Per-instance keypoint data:
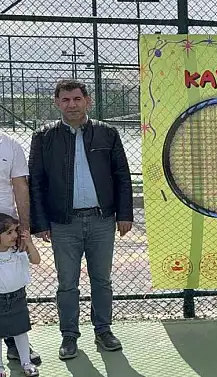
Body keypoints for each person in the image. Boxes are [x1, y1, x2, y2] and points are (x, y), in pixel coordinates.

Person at [28, 80, 133, 360]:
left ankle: (103, 330)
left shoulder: (107, 133)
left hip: (101, 220)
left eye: (77, 99)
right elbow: (36, 182)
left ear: (88, 101)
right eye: (65, 100)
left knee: (102, 280)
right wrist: (41, 223)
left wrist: (124, 214)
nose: (71, 105)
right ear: (57, 103)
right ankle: (69, 335)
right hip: (63, 223)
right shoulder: (44, 137)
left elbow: (122, 176)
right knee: (67, 283)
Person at [0, 133, 41, 366]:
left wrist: (23, 226)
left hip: (4, 231)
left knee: (10, 288)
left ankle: (15, 345)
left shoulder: (11, 146)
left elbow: (20, 186)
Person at [0, 213, 40, 376]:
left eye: (15, 231)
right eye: (9, 232)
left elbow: (36, 260)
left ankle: (26, 362)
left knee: (20, 331)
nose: (14, 235)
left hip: (18, 297)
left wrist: (29, 243)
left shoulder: (18, 251)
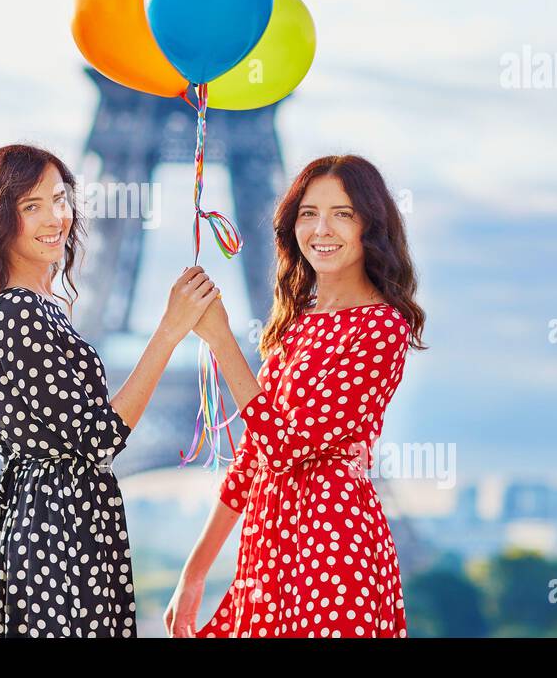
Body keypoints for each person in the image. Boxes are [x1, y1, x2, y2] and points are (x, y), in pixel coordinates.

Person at [0, 143, 218, 636]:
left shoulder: (35, 306)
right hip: (57, 537)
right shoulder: (18, 312)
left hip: (65, 526)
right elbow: (99, 438)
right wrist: (170, 331)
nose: (55, 218)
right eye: (31, 207)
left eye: (58, 199)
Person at [165, 154, 428, 638]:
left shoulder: (382, 327)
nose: (321, 229)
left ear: (371, 224)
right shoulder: (297, 324)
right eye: (308, 213)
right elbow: (253, 459)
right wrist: (195, 572)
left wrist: (222, 340)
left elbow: (286, 447)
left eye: (342, 214)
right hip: (268, 547)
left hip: (331, 546)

*What this task involves*.
Would you copy exactly the lines from the one that contains "nose: (55, 218)" through the final line of the records above, including both?

*Output below*.
nose: (55, 218)
right eye: (31, 207)
left eye: (58, 199)
Person at [165, 154, 428, 638]:
left shoulder: (382, 327)
nose: (321, 229)
left ear: (371, 224)
right shoulder: (297, 324)
right eye: (308, 213)
right elbow: (253, 459)
right wrist: (195, 572)
left wrist: (222, 340)
left elbow: (286, 447)
left eye: (342, 214)
right hip: (268, 547)
left hip: (331, 546)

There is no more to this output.